Try it - Would you output all the entries below without altering a word?

Data section -

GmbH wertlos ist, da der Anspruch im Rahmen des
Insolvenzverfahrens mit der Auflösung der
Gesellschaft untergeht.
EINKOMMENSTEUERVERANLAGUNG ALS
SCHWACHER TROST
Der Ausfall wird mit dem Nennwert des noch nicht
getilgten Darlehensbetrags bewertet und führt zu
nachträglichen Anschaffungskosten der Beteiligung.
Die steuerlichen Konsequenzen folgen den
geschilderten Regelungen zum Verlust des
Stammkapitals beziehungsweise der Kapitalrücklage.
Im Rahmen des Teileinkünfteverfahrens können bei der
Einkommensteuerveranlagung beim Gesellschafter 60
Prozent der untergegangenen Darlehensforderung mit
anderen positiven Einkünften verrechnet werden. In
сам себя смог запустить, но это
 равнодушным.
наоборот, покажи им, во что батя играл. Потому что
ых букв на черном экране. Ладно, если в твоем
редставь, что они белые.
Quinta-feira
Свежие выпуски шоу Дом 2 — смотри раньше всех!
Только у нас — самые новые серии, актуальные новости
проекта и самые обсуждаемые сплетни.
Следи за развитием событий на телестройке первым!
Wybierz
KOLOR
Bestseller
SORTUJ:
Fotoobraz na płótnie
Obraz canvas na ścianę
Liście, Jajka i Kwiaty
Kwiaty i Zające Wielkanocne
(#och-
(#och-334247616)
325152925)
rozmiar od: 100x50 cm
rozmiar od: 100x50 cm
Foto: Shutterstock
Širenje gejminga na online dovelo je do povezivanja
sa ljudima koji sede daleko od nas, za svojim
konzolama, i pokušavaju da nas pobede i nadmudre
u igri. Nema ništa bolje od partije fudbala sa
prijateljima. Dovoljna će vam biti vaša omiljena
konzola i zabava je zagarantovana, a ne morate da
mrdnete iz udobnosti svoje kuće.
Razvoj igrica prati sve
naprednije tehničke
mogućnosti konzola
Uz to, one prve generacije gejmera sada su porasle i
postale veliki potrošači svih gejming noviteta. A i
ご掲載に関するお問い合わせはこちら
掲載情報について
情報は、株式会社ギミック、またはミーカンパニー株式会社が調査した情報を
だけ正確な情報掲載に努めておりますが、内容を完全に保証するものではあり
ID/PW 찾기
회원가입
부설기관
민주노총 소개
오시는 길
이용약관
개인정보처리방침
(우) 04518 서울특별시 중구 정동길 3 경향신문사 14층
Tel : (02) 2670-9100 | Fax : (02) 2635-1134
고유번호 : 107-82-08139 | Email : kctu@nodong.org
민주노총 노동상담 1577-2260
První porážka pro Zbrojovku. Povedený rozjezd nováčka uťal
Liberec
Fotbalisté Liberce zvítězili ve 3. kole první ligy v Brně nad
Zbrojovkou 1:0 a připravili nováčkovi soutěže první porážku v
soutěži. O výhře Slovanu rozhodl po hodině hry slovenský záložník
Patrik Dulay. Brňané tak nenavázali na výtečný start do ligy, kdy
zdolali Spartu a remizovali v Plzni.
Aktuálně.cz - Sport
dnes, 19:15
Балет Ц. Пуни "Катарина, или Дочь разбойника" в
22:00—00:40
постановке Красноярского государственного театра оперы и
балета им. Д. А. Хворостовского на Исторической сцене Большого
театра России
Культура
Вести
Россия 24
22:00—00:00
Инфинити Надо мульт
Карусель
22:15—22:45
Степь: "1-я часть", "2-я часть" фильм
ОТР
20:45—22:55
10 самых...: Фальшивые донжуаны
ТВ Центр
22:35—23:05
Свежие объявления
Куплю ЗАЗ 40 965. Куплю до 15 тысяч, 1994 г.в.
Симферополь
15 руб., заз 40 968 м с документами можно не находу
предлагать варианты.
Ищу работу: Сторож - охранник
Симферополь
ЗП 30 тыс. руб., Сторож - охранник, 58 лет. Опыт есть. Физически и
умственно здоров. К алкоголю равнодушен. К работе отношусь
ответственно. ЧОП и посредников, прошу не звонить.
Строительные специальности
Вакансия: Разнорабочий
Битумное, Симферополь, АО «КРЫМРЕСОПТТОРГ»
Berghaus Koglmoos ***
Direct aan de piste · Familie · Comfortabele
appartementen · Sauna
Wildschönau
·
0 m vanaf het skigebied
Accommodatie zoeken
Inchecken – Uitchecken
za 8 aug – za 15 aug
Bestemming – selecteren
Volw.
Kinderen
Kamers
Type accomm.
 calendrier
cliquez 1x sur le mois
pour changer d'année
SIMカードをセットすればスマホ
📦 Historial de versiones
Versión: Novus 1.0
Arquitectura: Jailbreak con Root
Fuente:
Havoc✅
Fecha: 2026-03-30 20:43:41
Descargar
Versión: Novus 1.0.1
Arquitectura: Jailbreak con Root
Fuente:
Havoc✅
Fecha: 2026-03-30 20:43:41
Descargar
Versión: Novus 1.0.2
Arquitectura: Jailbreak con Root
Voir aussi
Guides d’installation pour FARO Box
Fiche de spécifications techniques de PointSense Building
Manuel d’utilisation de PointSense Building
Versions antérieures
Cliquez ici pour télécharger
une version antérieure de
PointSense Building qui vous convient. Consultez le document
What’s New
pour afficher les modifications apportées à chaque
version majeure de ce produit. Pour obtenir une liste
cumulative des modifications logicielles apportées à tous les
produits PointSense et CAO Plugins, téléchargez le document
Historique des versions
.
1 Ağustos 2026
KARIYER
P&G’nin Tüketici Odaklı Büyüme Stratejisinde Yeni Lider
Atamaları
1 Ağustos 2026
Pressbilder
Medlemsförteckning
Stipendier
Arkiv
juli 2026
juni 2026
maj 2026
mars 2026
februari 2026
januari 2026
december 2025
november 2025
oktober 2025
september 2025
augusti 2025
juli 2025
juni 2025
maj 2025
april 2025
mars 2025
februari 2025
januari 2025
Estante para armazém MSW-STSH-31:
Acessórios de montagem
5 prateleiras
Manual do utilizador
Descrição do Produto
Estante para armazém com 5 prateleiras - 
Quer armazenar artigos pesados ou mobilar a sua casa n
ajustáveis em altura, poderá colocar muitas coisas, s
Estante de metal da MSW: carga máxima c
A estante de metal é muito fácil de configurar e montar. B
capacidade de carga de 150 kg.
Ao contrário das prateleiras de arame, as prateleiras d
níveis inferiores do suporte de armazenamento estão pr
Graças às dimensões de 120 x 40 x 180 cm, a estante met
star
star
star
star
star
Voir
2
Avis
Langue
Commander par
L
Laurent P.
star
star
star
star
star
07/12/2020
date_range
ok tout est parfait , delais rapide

Result of this exercise -
GmbH wertlos ist, da der Anspruch im Rahmen des
Insolvenzverfahrens mit der Auflösung der
Gesellschaft untergeht.
EINKOMMENSTEUERVERANLAGUNG ALS
SCHWACHER TROST
Der Ausfall wird mit dem Nennwert des noch nicht
getilgten Darlehensbetrags bewertet und führt zu
nachträglichen Anschaffungskosten der Beteiligung.
Die steuerlichen Konsequenzen folgen den
geschilderten Regelungen zum Verlust des
Stammkapitals beziehungsweise der Kapitalrücklage.
Im Rahmen des Teileinkünfteverfahrens können bei der
Einkommensteuerveranlagung beim Gesellschafter 60
Prozent der untergegangenen Darlehensforderung mit
anderen positiven Einkünften verrechnet werden. In
сам себя смог запустить, но это
 равнодушным.
наоборот, покажи им, во что батя играл. Потому что
ых букв на черном экране. Ладно, если в твоем
редставь, что они белые.
Quinta-feira
Свежие выпуски шоу Дом 2 — смотри раньше всех!
Только у нас — самые новые серии, актуальные новости
проекта и самые обсуждаемые сплетни.
Следи за развитием событий на телестройке первым!
Wybierz
KOLOR
Bestseller
SORTUJ:
Fotoobraz na płótnie
Obraz canvas na ścianę
Liście, Jajka i Kwiaty
Kwiaty i Zające Wielkanocne
(#och-
(#och-334247616)
325152925)
rozmiar od: 100x50 cm
rozmiar od: 100x50 cm
Foto: Shutterstock
Širenje gejminga na online dovelo je do povezivanja
sa ljudima koji sede daleko od nas, za svojim
konzolama, i pokušavaju da nas pobede i nadmudre
u igri. Nema ništa bolje od partije fudbala sa
prijateljima. Dovoljna će vam biti vaša omiljena
konzola i zabava je zagarantovana, a ne morate da
mrdnete iz udobnosti svoje kuće.
Razvoj igrica prati sve
naprednije tehničke
mogućnosti konzola
Uz to, one prve generacije gejmera sada su porasle i
postale veliki potrošači svih gejming noviteta. A i
ご掲載に関するお問い合わせはこちら
掲載情報について
情報は、株式会社ギミック、またはミーカンパニー株式会社が調査した情報を
だけ正確な情報掲載に努めておりますが、内容を完全に保証するものではあり
ID/PW 찾기
회원가입
부설기관
민주노총 소개
오시는 길
이용약관
개인정보처리방침
(우) 04518 서울특별시 중구 정동길 3 경향신문사 14층
Tel : (02) 2670-9100 | Fax : (02) 2635-1134
고유번호 : 107-82-08139 | Email : kctu@nodong.org
민주노총 노동상담 1577-2260
První porážka pro Zbrojovku. Povedený rozjezd nováčka uťal
Liberec
Fotbalisté Liberce zvítězili ve 3. kole první ligy v Brně nad
Zbrojovkou 1:0 a připravili nováčkovi soutěže první porážku v
soutěži. O výhře Slovanu rozhodl po hodině hry slovenský záložník
Patrik Dulay. Brňané tak nenavázali na výtečný start do ligy, kdy
zdolali Spartu a remizovali v Plzni.
Aktuálně.cz - Sport
dnes, 19:15
Балет Ц. Пуни "Катарина, или Дочь разбойника" в
22:00—00:40
постановке Красноярского государственного театра оперы и
балета им. Д. А. Хворостовского на Исторической сцене Большого
театра России
Культура
Вести
Россия 24
22:00—00:00
Инфинити Надо мульт
Карусель
22:15—22:45
Степь: "1-я часть", "2-я часть" фильм
ОТР
20:45—22:55
10 самых...: Фальшивые донжуаны
ТВ Центр
22:35—23:05
Свежие объявления
Куплю ЗАЗ 40 965. Куплю до 15 тысяч, 1994 г.в.
Симферополь
15 руб., заз 40 968 м с документами можно не находу
предлагать варианты.
Ищу работу: Сторож - охранник
Симферополь
ЗП 30 тыс. руб., Сторож - охранник, 58 лет. Опыт есть. Физически и
умственно здоров. К алкоголю равнодушен. К работе отношусь
ответственно. ЧОП и посредников, прошу не звонить.
Строительные специальности
Вакансия: Разнорабочий
Битумное, Симферополь, АО «КРЫМРЕСОПТТОРГ»
Berghaus Koglmoos ***
Direct aan de piste · Familie · Comfortabele
appartementen · Sauna
Wildschönau
·
0 m vanaf het skigebied
Accommodatie zoeken
Inchecken – Uitchecken
za 8 aug – za 15 aug
Bestemming – selecteren
Volw.
Kinderen
Kamers
Type accomm.
 calendrier
cliquez 1x sur le mois
pour changer d'année
SIMカードをセットすればスマホ
📦 Historial de versiones
Versión: Novus 1.0
Arquitectura: Jailbreak con Root
Fuente:
Havoc✅
Fecha: 2026-03-30 20:43:41
Descargar
Versión: Novus 1.0.1
Arquitectura: Jailbreak con Root
Fuente:
Havoc✅
Fecha: 2026-03-30 20:43:41
Descargar
Versión: Novus 1.0.2
Arquitectura: Jailbreak con Root
Voir aussi
Guides d’installation pour FARO Box
Fiche de spécifications techniques de PointSense Building
Manuel d’utilisation de PointSense Building
Versions antérieures
Cliquez ici pour télécharger
une version antérieure de
PointSense Building qui vous convient. Consultez le document
What’s New
pour afficher les modifications apportées à chaque
version majeure de ce produit. Pour obtenir une liste
cumulative des modifications logicielles apportées à tous les
produits PointSense et CAO Plugins, téléchargez le document
Historique des versions
.
1 Ağustos 2026
KARIYER
P&G’nin Tüketici Odaklı Büyüme Stratejisinde Yeni Lider
Atamaları
1 Ağustos 2026
Pressbilder
Medlemsförteckning
Stipendier
Arkiv
juli 2026
juni 2026
maj 2026
mars 2026
februari 2026
januari 2026
december 2025
november 2025
oktober 2025
september 2025
augusti 2025
juli 2025
juni 2025
maj 2025
april 2025
mars 2025
februari 2025
januari 2025
Estante para armazém MSW-STSH-31:
Acessórios de montagem
5 prateleiras
Manual do utilizador
Descrição do Produto
Estante para armazém com 5 prateleiras - 
Quer armazenar artigos pesados ou mobilar a sua casa n
ajustáveis em altura, poderá colocar muitas coisas, s
Estante de metal da MSW: carga máxima c
A estante de metal é muito fácil de configurar e montar. B
capacidade de carga de 150 kg.
Ao contrário das prateleiras de arame, as prateleiras d
níveis inferiores do suporte de armazenamento estão pr
Graças às dimensões de 120 x 40 x 180 cm, a estante met
star
star
star
star
star
Voir
2
Avis
Langue
Commander par
L
Laurent P.
star
star
star
star
star
07/12/2020
date_range
ok tout est parfait , delais rapide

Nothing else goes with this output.